_TASK PROMPT_: Search the data for the string "description", and report each line where it is found.

Source data
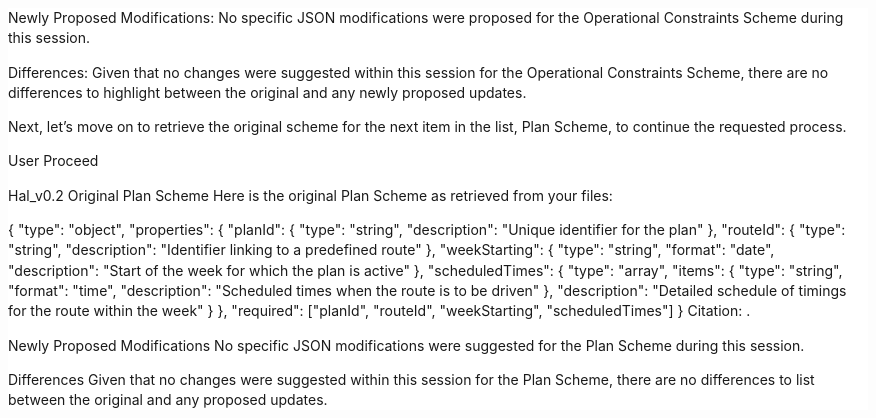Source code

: Newly Proposed Modifications:
No specific JSON modifications were proposed for the Operational Constraints Scheme during this session.

Differences:
Given that no changes were suggested within this session for the Operational Constraints Scheme, there are no differences to highlight between the original and any newly proposed updates.

Next, let’s move on to retrieve the original scheme for the next item in the list, Plan Scheme, to continue the requested process.

User
Proceed

Hal_v0.2
Original Plan Scheme
Here is the original Plan Scheme as retrieved from your files:

{
  "type": "object",
  "properties": {
    "planId": {
      "type": "string",
      "description": "Unique identifier for the plan"
    },
    "routeId": {
      "type": "string",
      "description": "Identifier linking to a predefined route"
    },
    "weekStarting": {
      "type": "string",
      "format": "date",
      "description": "Start of the week for which the plan is active"
    },
    "scheduledTimes": {
      "type": "array",
      "items": {
        "type": "string",
        "format": "time",
        "description": "Scheduled times when the route is to be driven"
      },
      "description": "Detailed schedule of timings for the route within the week"
    }
  },
  "required": ["planId", "routeId", "weekStarting", "scheduledTimes"]
}
Citation: .

Newly Proposed Modifications
No specific JSON modifications were suggested for the Plan Scheme during this session.

Differences
Given that no changes were suggested within this session for the Plan Scheme, there are no differences to list between the original and any proposed updates.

_OUTPUT OF THE TASK_:
      "description": "Unique identifier for the plan"
      "description": "Identifier linking to a predefined route"
      "description": "Start of the week for which the plan is active"
        "description": "Scheduled times when the route is to be driven"
      "description": "Detailed schedule of timings for the route within the week"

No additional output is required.